Wie im freien Sprechtheater oder Tanz bedeutet »freie Szene« im Musiktheater auch nicht einfach, an keinem Haus fest installiert zu sein. Das Label hat ebenfalls eine ästhetische Qualität, die Döring an vier Merkmalen aufhängt. »Es soll nicht das klassische Repertoiretheater nachspielen oder sich mit diesem dekonstruierend auseinandersetzen, etwa wenn man eine feministische ›La Traviata‹ zeigt.« Der Einsatz von zeitgenössischer Musik und deren Theatralisierung zähle ebenso dazu wie das Einbeziehen von elektronischen, performativen oder räumlich-installativen Elementen. Viertens arbeite die freie Szene verstärkt im Bereich partizipativer Formen wie Bürgerformaten und Chorkonstellationen.

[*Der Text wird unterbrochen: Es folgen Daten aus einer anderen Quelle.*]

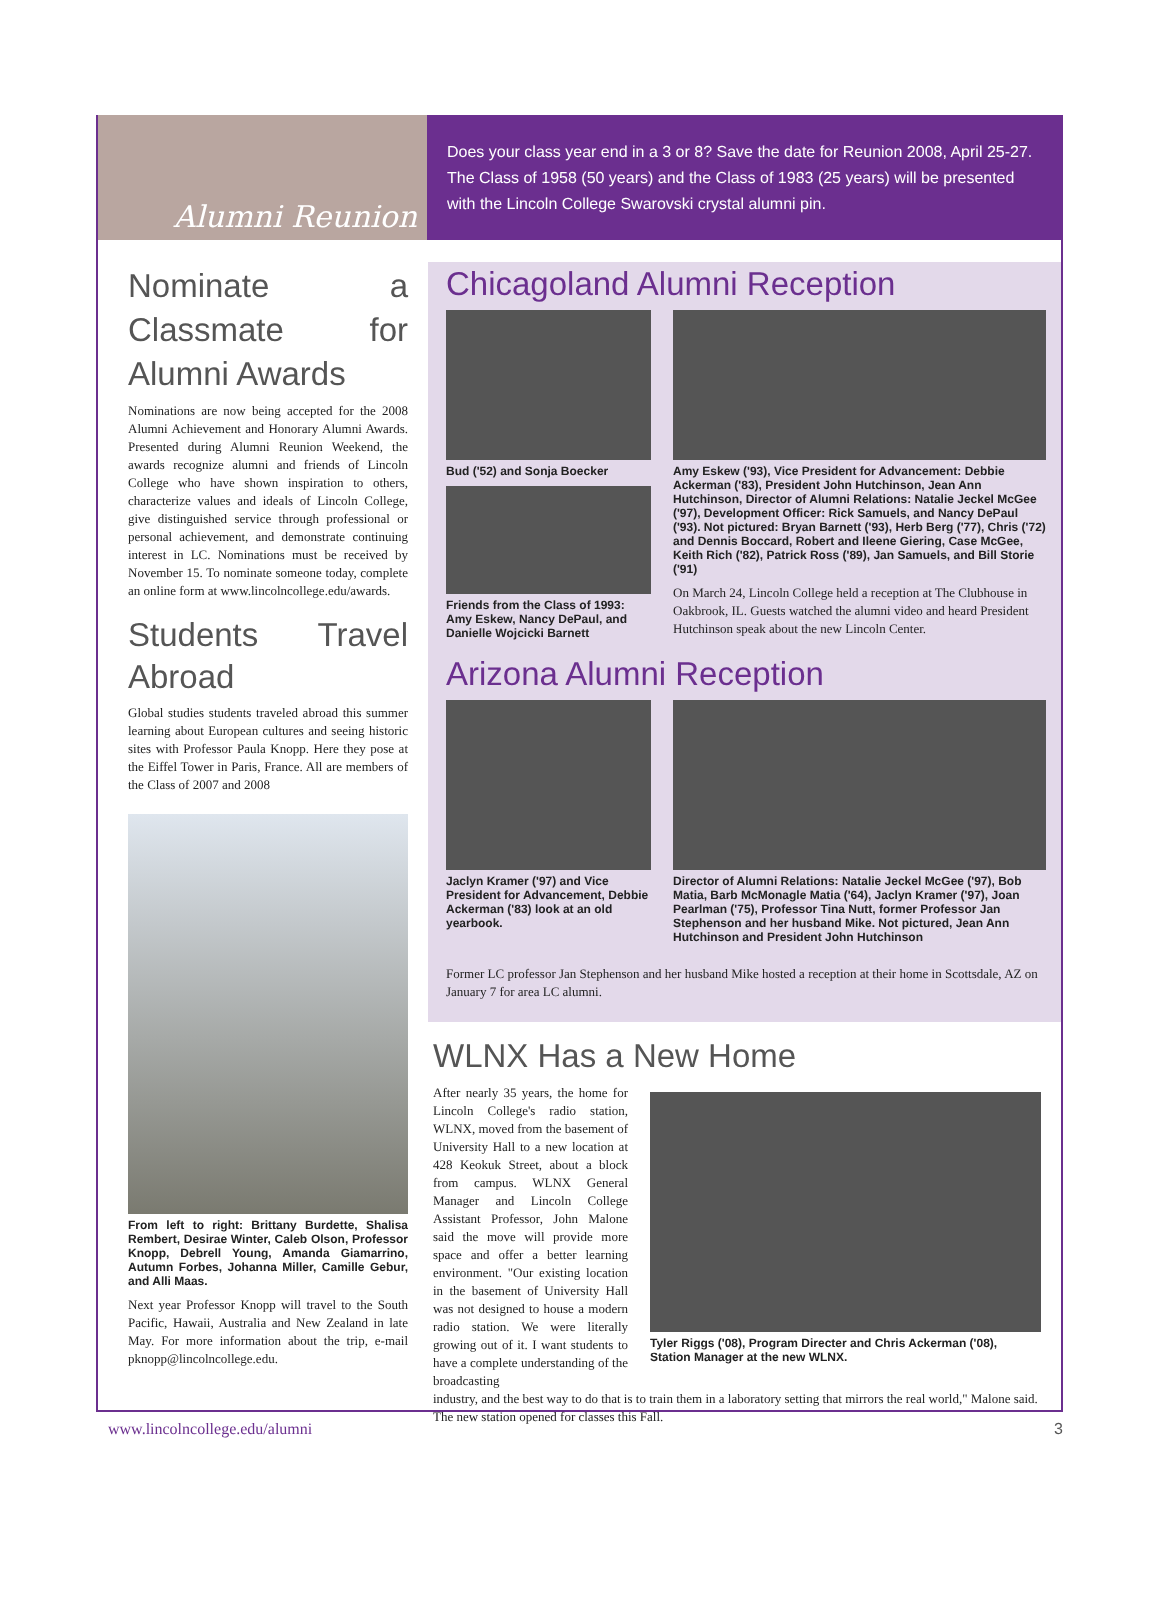Alumni Reunion
Does your class year end in a 3 or 8? Save the date for Reunion 2008, April 25-27. The Class of 1958 (50 years) and the Class of 1983 (25 years) will be presented with the Lincoln College Swarovski crystal alumni pin.
Nominate a Classmate for Alumni Awards
Nominations are now being accepted for the 2008 Alumni Achievement and Honorary Alumni Awards. Presented during Alumni Reunion Weekend, the awards recognize alumni and friends of Lincoln College who have shown inspiration to others, characterize values and ideals of Lincoln College, give distinguished service through professional or personal achievement, and demonstrate continuing interest in LC. Nominations must be received by November 15. To nominate someone today, complete an online form at www.lincolncollege.edu/awards.
Students Travel Abroad
Global studies students traveled abroad this summer learning about European cultures and seeing historic sites with Professor Paula Knopp. Here they pose at the Eiffel Tower in Paris, France. All are members of the Class of 2007 and 2008
From left to right: Brittany Burdette, Shalisa Rembert, Desirae Winter, Caleb Olson, Professor Knopp, Debrell Young, Amanda Giamarrino, Autumn Forbes, Johanna Miller, Camille Gebur, and Alli Maas.
Next year Professor Knopp will travel to the South Pacific, Hawaii, Australia and New Zealand in late May. For more information about the trip, e-mail pknopp@lincolncollege.edu.
Chicagoland Alumni Reception
Bud ('52) and Sonja Boecker
Friends from the Class of 1993: Amy Eskew, Nancy DePaul, and Danielle Wojcicki Barnett
Amy Eskew ('93), Vice President for Advancement: Debbie Ackerman ('83), President John Hutchinson, Jean Ann Hutchinson, Director of Alumni Relations: Natalie Jeckel McGee ('97), Development Officer: Rick Samuels, and Nancy DePaul ('93). Not pictured: Bryan Barnett ('93), Herb Berg ('77), Chris ('72) and Dennis Boccard, Robert and Ileene Giering, Case McGee, Keith Rich ('82), Patrick Ross ('89), Jan Samuels, and Bill Storie ('91)
On March 24, Lincoln College held a reception at The Clubhouse in Oakbrook, IL. Guests watched the alumni video and heard President Hutchinson speak about the new Lincoln Center.
Arizona Alumni Reception
Jaclyn Kramer ('97) and Vice President for Advancement, Debbie Ackerman ('83) look at an old yearbook.
Director of Alumni Relations: Natalie Jeckel McGee ('97), Bob Matia, Barb McMonagle Matia ('64), Jaclyn Kramer ('97), Joan Pearlman ('75), Professor Tina Nutt, former Professor Jan Stephenson and her husband Mike. Not pictured, Jean Ann Hutchinson and President John Hutchinson
Former LC professor Jan Stephenson and her husband Mike hosted a reception at their home in Scottsdale, AZ on January 7 for area LC alumni.
WLNX Has a New Home
After nearly 35 years, the home for Lincoln College's radio station, WLNX, moved from the basement of University Hall to a new location at 428 Keokuk Street, about a block from campus. WLNX General Manager and Lincoln College Assistant Professor, John Malone said the move will provide more space and offer a better learning environment. "Our existing location in the basement of University Hall was not designed to house a modern radio station. We were literally growing out of it. I want students to have a complete understanding of the broadcasting
Tyler Riggs ('08), Program Directer and Chris Ackerman ('08), Station Manager at the new WLNX.
industry, and the best way to do that is to train them in a laboratory setting that mirrors the real world," Malone said. The new station opened for classes this Fall.
www.lincolncollege.edu/alumni 3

Das Festival ist vor allem als Präsentation für die Öffentlichkeit gedacht. Zusätzlich soll es ein »Gedankenspiel« geben, wie die Organisatorinnen und Organisatoren es nennen. Darin sollen Akteurinnen und Akteure mit dem Publikum zusammen überlegen, wie ein Zentrum für zeitgenössisches Musiktheater in Leipzig entstehen könnte, was es beinhalten sollte und wie man es auf den Weg bringen könnte.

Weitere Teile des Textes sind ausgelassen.